Flashback to December 2011. I was 23, in one of the most mind numbingly boring jobs and desperate for a creative outlet. I wanted somewhere to share my love of fashion, art and pretty things. So Nomad Seeks Home was born.
Over the years I loved having a place I could turn to write about the things I cared about and have some fun. Plus it’s almost 8 years later and I have a diary of my twenties I can look back on which is so cool.
So back to the present day. I’m 31 and you may or may not have noticed that I’ve been finding it difficult to blog regularly over the last year or two. I won’t lie, it’s been a real struggle. There have been many times where I’ve considered packing in the whole blog all together.
The reason behind it all is my mental health. When I was freelance I struggled a lot with it and it definitely effected my blog in the end. I found myself being caught in the comparison trap and even though this wasn’t my main source of income, I felt the pressure.
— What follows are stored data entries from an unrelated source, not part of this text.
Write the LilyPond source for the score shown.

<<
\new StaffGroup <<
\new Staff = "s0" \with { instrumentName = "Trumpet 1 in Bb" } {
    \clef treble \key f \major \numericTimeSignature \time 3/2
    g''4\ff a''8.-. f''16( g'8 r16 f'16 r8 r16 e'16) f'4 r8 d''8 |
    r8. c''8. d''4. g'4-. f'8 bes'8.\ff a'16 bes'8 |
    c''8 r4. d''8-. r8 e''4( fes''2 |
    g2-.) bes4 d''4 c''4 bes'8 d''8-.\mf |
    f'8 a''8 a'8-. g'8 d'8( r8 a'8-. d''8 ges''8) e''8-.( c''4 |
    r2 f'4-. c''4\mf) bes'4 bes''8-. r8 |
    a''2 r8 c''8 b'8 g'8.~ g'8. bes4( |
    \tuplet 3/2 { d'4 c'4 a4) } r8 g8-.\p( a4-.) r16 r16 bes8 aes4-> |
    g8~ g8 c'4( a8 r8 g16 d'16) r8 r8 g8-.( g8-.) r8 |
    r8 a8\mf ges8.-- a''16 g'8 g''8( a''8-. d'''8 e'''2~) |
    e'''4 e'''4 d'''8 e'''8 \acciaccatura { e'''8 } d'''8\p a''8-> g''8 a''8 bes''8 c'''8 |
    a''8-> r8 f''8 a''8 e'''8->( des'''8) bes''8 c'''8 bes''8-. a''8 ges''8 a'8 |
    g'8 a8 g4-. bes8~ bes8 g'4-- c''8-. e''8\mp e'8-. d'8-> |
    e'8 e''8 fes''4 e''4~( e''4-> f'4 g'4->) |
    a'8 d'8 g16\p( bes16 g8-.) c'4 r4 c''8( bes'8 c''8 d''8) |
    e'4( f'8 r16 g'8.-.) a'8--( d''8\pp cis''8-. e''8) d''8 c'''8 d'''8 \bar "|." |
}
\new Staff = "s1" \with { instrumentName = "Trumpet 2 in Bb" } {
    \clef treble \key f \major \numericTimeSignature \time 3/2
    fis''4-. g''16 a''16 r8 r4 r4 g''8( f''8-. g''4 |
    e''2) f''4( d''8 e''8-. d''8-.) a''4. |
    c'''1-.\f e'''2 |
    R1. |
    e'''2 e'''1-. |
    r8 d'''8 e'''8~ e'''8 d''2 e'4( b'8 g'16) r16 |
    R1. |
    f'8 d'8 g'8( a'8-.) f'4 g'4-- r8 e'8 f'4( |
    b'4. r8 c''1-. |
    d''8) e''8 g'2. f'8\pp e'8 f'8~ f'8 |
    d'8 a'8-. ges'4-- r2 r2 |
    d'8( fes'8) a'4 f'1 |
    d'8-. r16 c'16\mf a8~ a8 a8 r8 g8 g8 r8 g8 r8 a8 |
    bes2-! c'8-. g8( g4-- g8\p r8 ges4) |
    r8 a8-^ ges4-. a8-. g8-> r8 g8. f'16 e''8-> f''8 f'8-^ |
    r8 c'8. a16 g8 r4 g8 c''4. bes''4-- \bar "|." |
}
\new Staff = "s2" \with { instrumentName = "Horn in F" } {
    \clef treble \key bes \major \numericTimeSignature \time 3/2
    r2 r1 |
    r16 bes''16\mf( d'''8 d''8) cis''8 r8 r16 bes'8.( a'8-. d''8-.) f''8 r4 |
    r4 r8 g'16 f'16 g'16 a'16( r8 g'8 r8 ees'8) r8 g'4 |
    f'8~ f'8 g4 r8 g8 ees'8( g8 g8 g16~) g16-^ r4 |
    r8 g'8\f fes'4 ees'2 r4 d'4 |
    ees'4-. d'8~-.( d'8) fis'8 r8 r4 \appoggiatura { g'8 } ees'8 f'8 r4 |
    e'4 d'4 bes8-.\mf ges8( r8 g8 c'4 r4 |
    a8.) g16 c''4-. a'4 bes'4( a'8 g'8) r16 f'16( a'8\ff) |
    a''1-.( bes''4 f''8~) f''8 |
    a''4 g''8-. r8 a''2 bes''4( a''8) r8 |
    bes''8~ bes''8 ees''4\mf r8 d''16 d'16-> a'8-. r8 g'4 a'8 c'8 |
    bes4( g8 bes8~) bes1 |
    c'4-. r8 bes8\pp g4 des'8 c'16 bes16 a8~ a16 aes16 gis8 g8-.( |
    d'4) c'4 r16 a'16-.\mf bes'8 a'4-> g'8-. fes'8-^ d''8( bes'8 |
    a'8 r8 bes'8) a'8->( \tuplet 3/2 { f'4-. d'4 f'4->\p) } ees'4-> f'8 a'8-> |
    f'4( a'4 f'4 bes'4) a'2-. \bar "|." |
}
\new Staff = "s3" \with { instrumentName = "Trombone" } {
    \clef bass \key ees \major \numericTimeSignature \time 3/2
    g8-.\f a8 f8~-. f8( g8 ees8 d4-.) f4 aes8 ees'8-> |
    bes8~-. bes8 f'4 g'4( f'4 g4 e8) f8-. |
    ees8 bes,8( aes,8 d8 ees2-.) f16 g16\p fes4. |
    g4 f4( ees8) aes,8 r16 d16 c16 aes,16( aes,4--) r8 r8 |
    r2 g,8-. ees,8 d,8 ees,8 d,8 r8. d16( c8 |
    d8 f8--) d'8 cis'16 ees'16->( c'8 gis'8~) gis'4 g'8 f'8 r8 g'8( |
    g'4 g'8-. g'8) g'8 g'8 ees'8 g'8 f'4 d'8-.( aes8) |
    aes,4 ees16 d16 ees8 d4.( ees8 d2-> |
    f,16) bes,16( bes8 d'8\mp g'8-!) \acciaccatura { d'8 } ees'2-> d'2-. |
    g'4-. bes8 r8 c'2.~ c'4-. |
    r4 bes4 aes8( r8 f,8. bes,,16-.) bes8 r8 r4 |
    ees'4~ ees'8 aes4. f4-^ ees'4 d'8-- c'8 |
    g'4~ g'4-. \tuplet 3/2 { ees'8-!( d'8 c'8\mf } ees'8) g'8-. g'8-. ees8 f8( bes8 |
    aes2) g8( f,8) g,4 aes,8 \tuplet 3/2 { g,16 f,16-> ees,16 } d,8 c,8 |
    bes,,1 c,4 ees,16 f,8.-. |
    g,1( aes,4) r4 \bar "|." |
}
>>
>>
Eventually I felt trapped in the whole cycle of “what’s the point of creating if no one cares or comments or likes etc.” So I didn’t create anything.
Even after I quit the self employed life and took the pressure off, I still found myself pushing my laptop away and even withdrawing from social media. I think I needed the break. But it’s been a long time and I miss it.
Recently I had a bit of a breakthrough and it all started when I walked into Zara. Weird I know but the collection they had in there a few weeks ago was so bright and colourful it made me excited. I haven’t thought about fashion in years – at least not the way I used to.
I miss having that feeling and blogging gave me that feeling. It’s the same feeling I got when I bought myself a new planner. I really want to blog about it too. I want to share – even if no one is listening. Just because I love it.
So to get my love of blogging back, all I need to do is remember my why. Why did I start? I wanted to have somewhere to gush about all the things I loved and had no one to talk about it to.
I’m smiling as I type this because I can literally feel my blog love reigniting. I know because of my mental health there will be a lot of bad days but it’s all about grabbing the good and making the most of it. I always feel better when I’ve done something. So that’s what I’m going to do.